##### Interviewauszug #####

Oppel: Aber diese Freiheit hat ja auch Grenzen: Die Plattformen sind keine "sozialen" Medien, sondern gewinnorientierte Unternehmen.
Miesenberger: Richtig. Und nach deren Spielregeln handeln Influencer:innen auch, die sich auf diesen Plattformen bewegen. Ein Beispiel: Weiblich gelesene Brustwarzen werden zensiert. Ericka Hart, Influencer:in und Sexualpädagog:in aus den USA, hat Brustkrebs überlebt. Hart fotografiert sich oben ohne und postet das auf Instagram und berichtet über medizinischen Rassismus. Damit eröffnet Ericka Hart Räume, die sonst verschlossen blieben. Wo bekommen denn sonst mehr als 400.000 Menschen solche Themen mit, wenn nicht auf Instagram?
Oppel: Also ist Influencertum eine Dauerwerbesendung?

#####

*Ziel der Aufgabe A*:
Prüfe, ob die Aussagen (i) bis (iii) mit dem Interviewauszug über Influencer übereinstimmen: (i) Ericka Hart veröffentlicht Oben-ohne-Fotos von sich auf Instagram. (ii) Oppel sieht in den Plattformen soziale Medien im eigentlichen Sinn. (iii) Ericka Hart stammt aus Kanada. Antworte jeweils mit Ja oder Nein und zitiere die entscheidenden Worte wörtlich.
*Ziel der Aufgabe B*:
Schreib den Interviewauszug über Influencer im Anschluss an die letzte Frage weiter.
Die Auflistung spielt hierfür keine Rolle.

##### Datenauszug #####

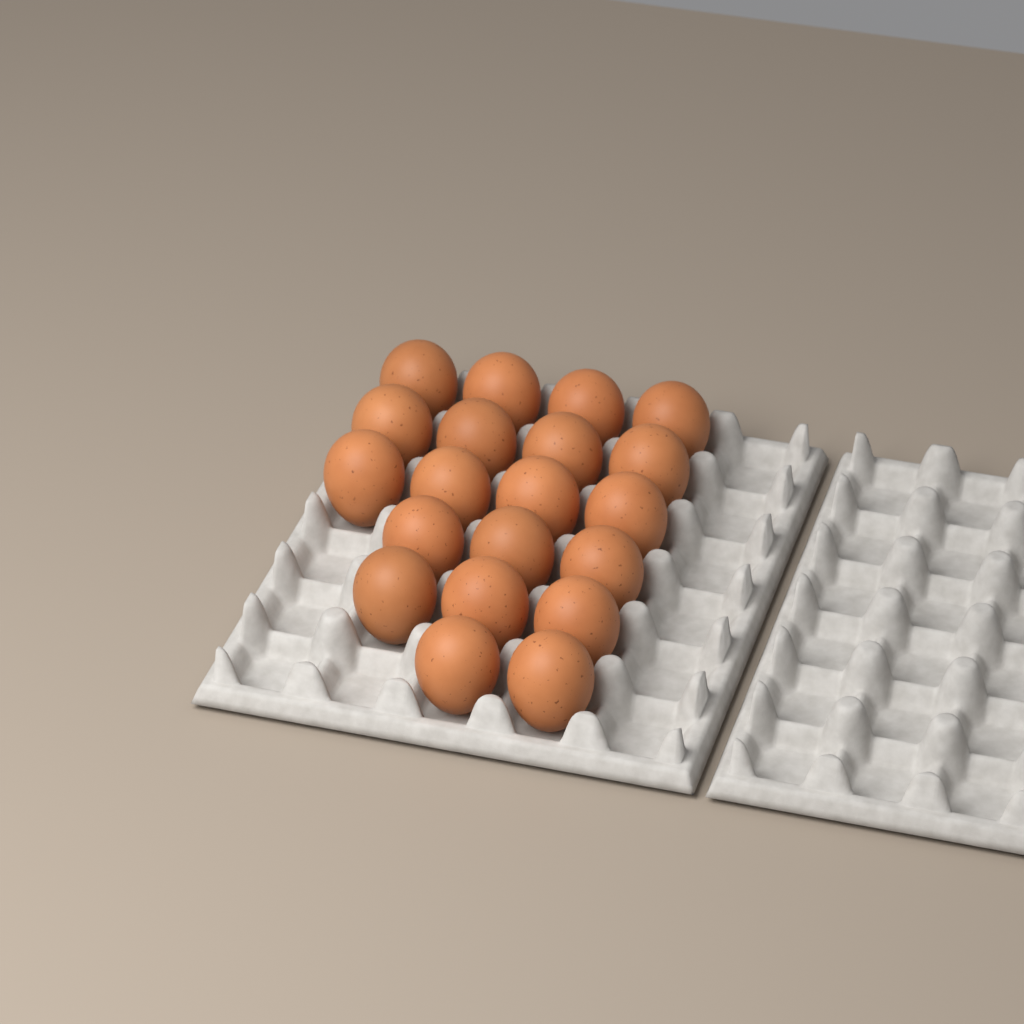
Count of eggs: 20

#####

*Ergebnis A*:
(i) Ja: „Hart fotografiert sich oben ohne und postet das auf Instagram"
(ii) Nein: „Die Plattformen sind keine "sozialen" Medien, sondern gewinnorientierte Unternehmen."
(iii) Nein: „Influencer:in und Sexualpädagog:in aus den USA"

*Ergebnis B*:
Miesenberger: Bei den ganz großen Accounts, deren Betreiber:innen hauptberuflich sich selbst auf Social Media inszenieren: Ja, fast. Aber umfassend müssen wir auch auf politische Influencer:innen gucken wie auf den genannten El Hotzo. Wenn er zum Beispiel auf Instagram etwas gegen Neonazis postet, dann kommen diese schnell und überschütten ihn mit Hass. Das belohnen die Algorithmen wiederum, denn Interaktionen sind Daten und damit gleichzeitig Kapitalakkumulation für die Plattformen. Er selbst hat aber erst mal keinen Cent davon, aber ist potenziell in Gefahr. Ganz ehrlich: Dann kann man sich doch auch mal paar Groschen dazuverdienen mit einer gesponsorten Anzeige, um endlich selbst auch mal ein Stück vom Kuchen abzukriegen. Damit ist natürlich der Kapitalismus nicht begraben, aber ich gönne es den Leuten.

Ole Nymoen und Wolfgang M. Schmitt: "Influencer – die Ideologie der Werbekörper"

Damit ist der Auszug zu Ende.